■ TO DO: Restate the material below word for word, from its first line to its last.

■ SUPPLIED MATERIAL:
........

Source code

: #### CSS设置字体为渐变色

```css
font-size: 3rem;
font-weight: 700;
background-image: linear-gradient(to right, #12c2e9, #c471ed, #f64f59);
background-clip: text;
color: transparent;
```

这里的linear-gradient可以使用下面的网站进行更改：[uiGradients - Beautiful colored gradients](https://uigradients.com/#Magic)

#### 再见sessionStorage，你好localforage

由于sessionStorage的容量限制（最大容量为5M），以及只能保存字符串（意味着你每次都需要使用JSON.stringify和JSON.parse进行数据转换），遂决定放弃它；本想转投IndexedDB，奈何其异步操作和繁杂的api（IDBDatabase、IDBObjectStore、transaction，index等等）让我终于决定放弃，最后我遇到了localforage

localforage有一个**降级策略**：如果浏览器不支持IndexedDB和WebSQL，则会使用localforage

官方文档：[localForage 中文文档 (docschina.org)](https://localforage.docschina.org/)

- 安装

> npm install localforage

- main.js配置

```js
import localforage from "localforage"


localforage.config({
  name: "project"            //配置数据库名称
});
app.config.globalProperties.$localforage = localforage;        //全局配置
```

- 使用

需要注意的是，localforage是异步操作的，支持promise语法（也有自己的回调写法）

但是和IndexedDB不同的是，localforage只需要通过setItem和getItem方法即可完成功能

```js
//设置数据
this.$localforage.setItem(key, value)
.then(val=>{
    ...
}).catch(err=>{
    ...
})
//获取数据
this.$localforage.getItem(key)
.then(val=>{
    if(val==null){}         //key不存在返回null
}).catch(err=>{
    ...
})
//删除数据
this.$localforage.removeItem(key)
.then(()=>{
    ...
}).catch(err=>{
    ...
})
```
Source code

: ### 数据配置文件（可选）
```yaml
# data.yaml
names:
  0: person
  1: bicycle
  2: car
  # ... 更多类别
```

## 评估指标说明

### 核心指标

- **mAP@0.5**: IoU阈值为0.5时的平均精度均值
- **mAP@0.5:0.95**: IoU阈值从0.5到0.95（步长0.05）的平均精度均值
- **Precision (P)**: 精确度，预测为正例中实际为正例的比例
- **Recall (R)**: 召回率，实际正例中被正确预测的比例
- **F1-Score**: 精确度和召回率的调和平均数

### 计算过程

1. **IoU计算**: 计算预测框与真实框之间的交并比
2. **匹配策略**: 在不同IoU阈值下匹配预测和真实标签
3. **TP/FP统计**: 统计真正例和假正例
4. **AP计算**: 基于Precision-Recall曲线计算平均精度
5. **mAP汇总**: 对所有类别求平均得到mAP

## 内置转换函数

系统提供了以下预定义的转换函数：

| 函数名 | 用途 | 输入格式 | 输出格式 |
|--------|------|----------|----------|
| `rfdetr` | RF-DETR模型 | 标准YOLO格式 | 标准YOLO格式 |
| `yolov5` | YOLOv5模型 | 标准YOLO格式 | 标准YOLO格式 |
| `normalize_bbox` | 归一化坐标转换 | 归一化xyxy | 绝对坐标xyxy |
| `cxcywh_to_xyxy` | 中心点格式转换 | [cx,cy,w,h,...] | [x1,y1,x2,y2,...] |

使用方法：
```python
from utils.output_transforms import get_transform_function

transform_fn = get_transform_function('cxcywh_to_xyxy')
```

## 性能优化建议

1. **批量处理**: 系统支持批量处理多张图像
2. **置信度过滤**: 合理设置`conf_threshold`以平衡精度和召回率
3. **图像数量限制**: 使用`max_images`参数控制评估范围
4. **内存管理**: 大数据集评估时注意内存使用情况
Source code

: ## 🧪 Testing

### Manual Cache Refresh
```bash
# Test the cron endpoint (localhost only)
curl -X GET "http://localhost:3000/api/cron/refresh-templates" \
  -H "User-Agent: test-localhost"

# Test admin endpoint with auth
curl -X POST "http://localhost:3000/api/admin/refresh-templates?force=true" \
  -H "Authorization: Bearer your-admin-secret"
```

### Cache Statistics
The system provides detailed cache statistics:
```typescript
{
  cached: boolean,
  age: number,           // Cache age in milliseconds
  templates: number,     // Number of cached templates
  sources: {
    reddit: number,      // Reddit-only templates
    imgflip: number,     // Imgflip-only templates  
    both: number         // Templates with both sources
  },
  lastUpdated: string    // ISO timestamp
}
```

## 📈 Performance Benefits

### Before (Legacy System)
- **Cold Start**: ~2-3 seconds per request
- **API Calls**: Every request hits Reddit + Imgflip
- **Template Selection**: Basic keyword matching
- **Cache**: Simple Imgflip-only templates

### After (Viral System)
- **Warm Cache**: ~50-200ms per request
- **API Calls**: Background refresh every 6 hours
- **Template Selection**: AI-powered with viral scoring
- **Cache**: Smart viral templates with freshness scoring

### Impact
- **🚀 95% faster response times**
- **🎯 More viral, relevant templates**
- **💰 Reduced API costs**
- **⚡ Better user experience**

........

■ WRITTEN SOLUTION:
Source code

: #### CSS设置字体为渐变色

```css
font-size: 3rem;
font-weight: 700;
background-image: linear-gradient(to right, #12c2e9, #c471ed, #f64f59);
background-clip: text;
color: transparent;
```

这里的linear-gradient可以使用下面的网站进行更改：[uiGradients - Beautiful colored gradients](https://uigradients.com/#Magic)

#### 再见sessionStorage，你好localforage

由于sessionStorage的容量限制（最大容量为5M），以及只能保存字符串（意味着你每次都需要使用JSON.stringify和JSON.parse进行数据转换），遂决定放弃它；本想转投IndexedDB，奈何其异步操作和繁杂的api（IDBDatabase、IDBObjectStore、transaction，index等等）让我终于决定放弃，最后我遇到了localforage

localforage有一个**降级策略**：如果浏览器不支持IndexedDB和WebSQL，则会使用localforage

官方文档：[localForage 中文文档 (docschina.org)](https://localforage.docschina.org/)

- 安装

> npm install localforage

- main.js配置

```js
import localforage from "localforage"


localforage.config({
  name: "project"            //配置数据库名称
});
app.config.globalProperties.$localforage = localforage;        //全局配置
```

- 使用

需要注意的是，localforage是异步操作的，支持promise语法（也有自己的回调写法）

但是和IndexedDB不同的是，localforage只需要通过setItem和getItem方法即可完成功能

```js
//设置数据
this.$localforage.setItem(key, value)
.then(val=>{
    ...
}).catch(err=>{
    ...
})
//获取数据
this.$localforage.getItem(key)
.then(val=>{
    if(val==null){}         //key不存在返回null
}).catch(err=>{
    ...
})
//删除数据
this.$localforage.removeItem(key)
.then(()=>{
    ...
}).catch(err=>{
    ...
})
```
Source code

: ### 数据配置文件（可选）
```yaml
# data.yaml
names:
  0: person
  1: bicycle
  2: car
  # ... 更多类别
```

## 评估指标说明

### 核心指标

- **mAP@0.5**: IoU阈值为0.5时的平均精度均值
- **mAP@0.5:0.95**: IoU阈值从0.5到0.95（步长0.05）的平均精度均值
- **Precision (P)**: 精确度，预测为正例中实际为正例的比例
- **Recall (R)**: 召回率，实际正例中被正确预测的比例
- **F1-Score**: 精确度和召回率的调和平均数

### 计算过程

1. **IoU计算**: 计算预测框与真实框之间的交并比
2. **匹配策略**: 在不同IoU阈值下匹配预测和真实标签
3. **TP/FP统计**: 统计真正例和假正例
4. **AP计算**: 基于Precision-Recall曲线计算平均精度
5. **mAP汇总**: 对所有类别求平均得到mAP

## 内置转换函数

系统提供了以下预定义的转换函数：

| 函数名 | 用途 | 输入格式 | 输出格式 |
|--------|------|----------|----------|
| `rfdetr` | RF-DETR模型 | 标准YOLO格式 | 标准YOLO格式 |
| `yolov5` | YOLOv5模型 | 标准YOLO格式 | 标准YOLO格式 |
| `normalize_bbox` | 归一化坐标转换 | 归一化xyxy | 绝对坐标xyxy |
| `cxcywh_to_xyxy` | 中心点格式转换 | [cx,cy,w,h,...] | [x1,y1,x2,y2,...] |

使用方法：
```python
from utils.output_transforms import get_transform_function

transform_fn = get_transform_function('cxcywh_to_xyxy')
```

## 性能优化建议

1. **批量处理**: 系统支持批量处理多张图像
2. **置信度过滤**: 合理设置`conf_threshold`以平衡精度和召回率
3. **图像数量限制**: 使用`max_images`参数控制评估范围
4. **内存管理**: 大数据集评估时注意内存使用情况
Source code

: ## 🧪 Testing

### Manual Cache Refresh
```bash
# Test the cron endpoint (localhost only)
curl -X GET "http://localhost:3000/api/cron/refresh-templates" \
  -H "User-Agent: test-localhost"

# Test admin endpoint with auth
curl -X POST "http://localhost:3000/api/admin/refresh-templates?force=true" \
  -H "Authorization: Bearer your-admin-secret"
```

### Cache Statistics
The system provides detailed cache statistics:
```typescript
{
  cached: boolean,
  age: number,           // Cache age in milliseconds
  templates: number,     // Number of cached templates
  sources: {
    reddit: number,      // Reddit-only templates
    imgflip: number,     // Imgflip-only templates  
    both: number         // Templates with both sources
  },
  lastUpdated: string    // ISO timestamp
}
```

## 📈 Performance Benefits

### Before (Legacy System)
- **Cold Start**: ~2-3 seconds per request
- **API Calls**: Every request hits Reddit + Imgflip
- **Template Selection**: Basic keyword matching
- **Cache**: Simple Imgflip-only templates

### After (Viral System)
- **Warm Cache**: ~50-200ms per request
- **API Calls**: Background refresh every 6 hours
- **Template Selection**: AI-powered with viral scoring
- **Cache**: Smart viral templates with freshness scoring

### Impact
- **🚀 95% faster response times**
- **🎯 More viral, relevant templates**
- **💰 Reduced API costs**
- **⚡ Better user experience**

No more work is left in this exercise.